# Best E-commerce starter pack?



## alexanmarie13

Does anyone know of any cheap website starters? I bought a domain on wordpress.com, and would like to use that domain if possible. The only software that I can find are too expensive! 

Thank you guys! This forum is the best!


----------



## jessica873

alexanmarie13 said:


> Does anyone know of any cheap website starters? I bought a domain on wordpress.com, and would like to use that domain if possible. The only software that I can find are too expensive!
> 
> Thank you guys! This forum is the best!



storenvy is free and you can use your own domain name. I'm sure there are others.


----------



## casperboy77

This is a long shot... Sometimes, depending on your hosting company the have a ton of free stuff that they offer you for using their hosting. My cpanel where I have been hosting my various websites for over 15 years has something called: Softaculous. When I open Softaculous it is filled with tons of scripts and options and under E-Commerce there are at least 15-20 different options like: PrestaShop, TomatoCart, OpenCart, X-Cart, etc. Most of these are free and you can go online, find them download them, upload them to your hosting, etc etc. But in my case with Softaculous, I literally click the button that says install and do the simple setup stuff (email, username, password and all that stuff) and boom less then 5 minutes I have an entire working site that is ready for me to add my info and products and it didn't cost me a dime.

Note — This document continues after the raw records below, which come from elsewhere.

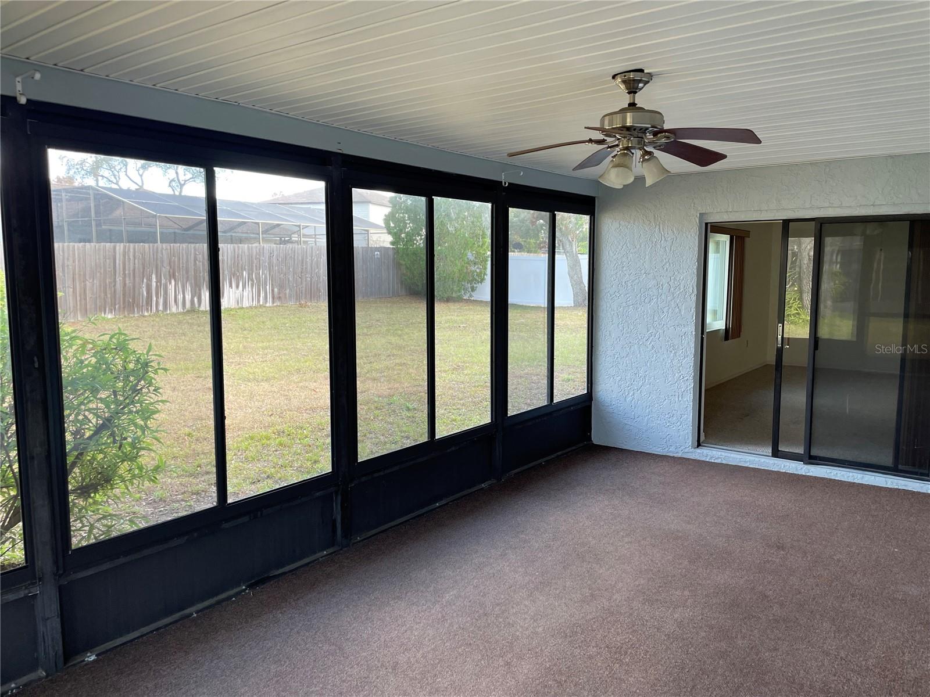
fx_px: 699
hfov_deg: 67.3
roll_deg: -0.8
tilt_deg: -5.4
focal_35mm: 26
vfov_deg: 53.1
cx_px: 465
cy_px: 348
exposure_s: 1/121
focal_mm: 4.2
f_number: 1.6
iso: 50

Since you are paying monthly (or yearly) for your hosting then it is well worth seeing what your hosting company offers. Sometimes those little perks can really help you out. It's worth a call or email to see what comes with your hosting.

-Jim


----------



## casperboy77

Oh, if you don't have hosting. Check out: Free Web Hosting, No Banners, Ads or Pop Ups @ Mister.net they give you free hosting when you buy a domain from them. Since you already have a domain (if you don't have hosting) then you can contact them and ask about transferring your domain to them. I used to have a few sites that ran on their servers and mister.net isn't bad. You just have to renew your domain with them ever year and yes it cost a little bit more then some cheap places to get a domain but you get free hosting and they do NOT put adds or anything on your hosting. Me personally I run about 10 websites and have a reseller account so I need something very robust and don't use them. But in year past I have used them before and can say that they are true.


----------